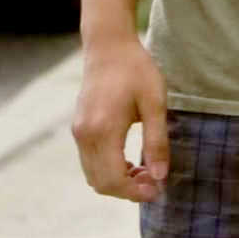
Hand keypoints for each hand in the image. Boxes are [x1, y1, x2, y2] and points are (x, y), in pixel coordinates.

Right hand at [72, 36, 170, 202]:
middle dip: (127, 190)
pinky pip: (89, 162)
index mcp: (104, 129)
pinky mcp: (78, 128)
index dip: (136, 192)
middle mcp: (85, 134)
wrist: (108, 45)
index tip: (158, 189)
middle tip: (154, 181)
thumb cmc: (135, 69)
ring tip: (144, 170)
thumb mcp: (154, 102)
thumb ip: (157, 141)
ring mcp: (78, 132)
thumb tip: (160, 177)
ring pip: (93, 175)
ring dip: (117, 181)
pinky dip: (108, 170)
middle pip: (101, 183)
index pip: (114, 179)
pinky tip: (130, 160)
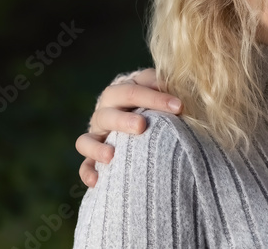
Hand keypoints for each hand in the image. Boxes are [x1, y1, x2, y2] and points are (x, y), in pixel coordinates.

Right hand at [75, 68, 181, 186]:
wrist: (152, 135)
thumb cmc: (167, 113)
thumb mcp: (170, 101)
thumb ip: (174, 96)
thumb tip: (183, 101)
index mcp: (126, 89)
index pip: (136, 86)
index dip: (156, 96)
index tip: (179, 107)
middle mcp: (108, 108)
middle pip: (107, 110)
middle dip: (124, 117)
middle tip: (141, 127)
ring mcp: (98, 134)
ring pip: (87, 138)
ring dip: (98, 145)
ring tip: (112, 155)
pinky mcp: (93, 158)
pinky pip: (84, 166)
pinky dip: (87, 173)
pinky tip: (97, 181)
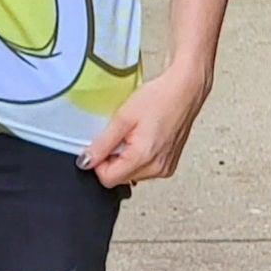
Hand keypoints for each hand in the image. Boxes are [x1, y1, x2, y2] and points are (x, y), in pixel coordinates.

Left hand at [77, 64, 210, 187]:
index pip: (107, 179)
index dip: (99, 162)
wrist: (185, 91)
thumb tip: (85, 162)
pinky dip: (138, 156)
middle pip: (119, 178)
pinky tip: (143, 138)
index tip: (101, 145)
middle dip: (113, 159)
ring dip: (126, 157)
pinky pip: (144, 169)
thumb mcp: (123, 118)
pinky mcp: (169, 165)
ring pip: (131, 174)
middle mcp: (157, 169)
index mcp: (144, 158)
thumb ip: (102, 143)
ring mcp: (165, 169)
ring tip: (134, 134)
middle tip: (121, 134)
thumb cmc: (159, 98)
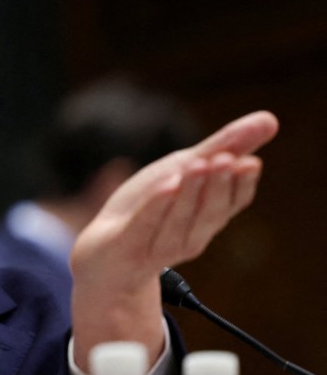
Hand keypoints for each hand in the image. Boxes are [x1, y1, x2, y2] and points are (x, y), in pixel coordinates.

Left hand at [70, 110, 277, 367]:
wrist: (104, 256)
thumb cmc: (150, 208)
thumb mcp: (184, 170)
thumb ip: (224, 147)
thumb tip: (270, 119)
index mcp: (208, 217)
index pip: (233, 202)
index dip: (242, 184)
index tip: (250, 162)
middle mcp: (190, 236)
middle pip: (210, 211)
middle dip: (218, 184)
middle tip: (227, 158)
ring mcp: (159, 246)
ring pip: (179, 220)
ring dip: (191, 192)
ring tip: (198, 164)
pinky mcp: (126, 248)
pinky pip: (143, 227)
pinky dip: (155, 208)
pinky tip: (164, 186)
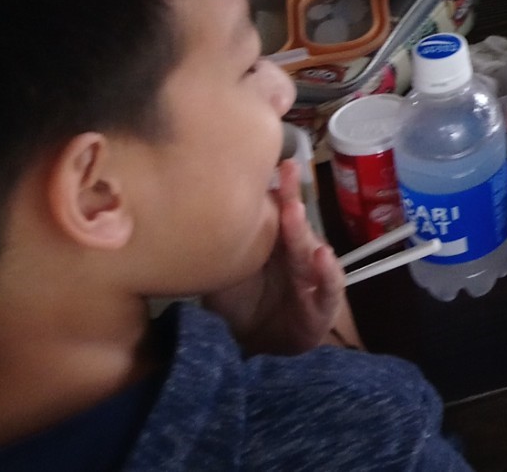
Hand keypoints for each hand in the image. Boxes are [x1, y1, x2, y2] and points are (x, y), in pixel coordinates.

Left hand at [202, 164, 349, 354]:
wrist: (258, 346)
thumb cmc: (240, 304)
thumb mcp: (220, 274)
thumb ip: (210, 249)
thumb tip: (178, 214)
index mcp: (274, 243)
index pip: (277, 211)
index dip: (278, 187)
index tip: (274, 160)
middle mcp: (296, 254)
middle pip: (295, 223)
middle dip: (290, 197)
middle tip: (287, 172)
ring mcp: (312, 278)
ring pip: (309, 250)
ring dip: (303, 230)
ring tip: (294, 212)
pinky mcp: (322, 306)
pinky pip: (329, 287)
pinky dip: (328, 273)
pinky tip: (322, 257)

* **WHAT THE TASK REQUIRES**
Take the entries above and copy exactly the lines starting at the one with "index dip: (99, 162)" and ending at the one with "pinky tip: (164, 186)"; nothing outside that span, and no pictures.

* **EXERCISE RESPONSE**
index dip: (99, 162)
wrist: (185, 91)
thumb tip: (85, 162)
pinky dip: (138, 156)
middle pip: (119, 178)
pinky tip: (143, 138)
index tip: (101, 145)
middle dip: (113, 159)
ring dip: (126, 157)
pinky pip: (144, 169)
thumb mcp: (123, 118)
pinky mcp: (169, 165)
ring pip: (131, 174)
middle mcp: (157, 169)
index mcp: (144, 158)
thumb ip: (102, 143)
ring mcp: (165, 169)
ring tip: (134, 134)
middle tip: (121, 134)
thumb cmc: (159, 98)
Hand keypoints for each hand in the image. Boxes are [x1, y1, x2, y2] and points are (x, y), in pixel coordinates.

Left hand at [70, 110, 277, 367]:
wrist: (104, 256)
thumb cmc: (150, 208)
thumb mcp: (184, 170)
thumb ip: (224, 147)
thumb tip: (270, 119)
index mcp: (208, 217)
index pip: (233, 202)
index dip: (242, 184)
index tip: (250, 162)
middle mcp: (190, 236)
middle pip: (210, 211)
middle dip: (218, 184)
middle tip: (227, 158)
ring mcp: (159, 246)
ring pip: (179, 220)
ring dip: (191, 192)
ring tip: (198, 164)
pinky mcp: (126, 248)
pinky pip: (143, 227)
pinky dip: (155, 208)
pinky tip: (164, 186)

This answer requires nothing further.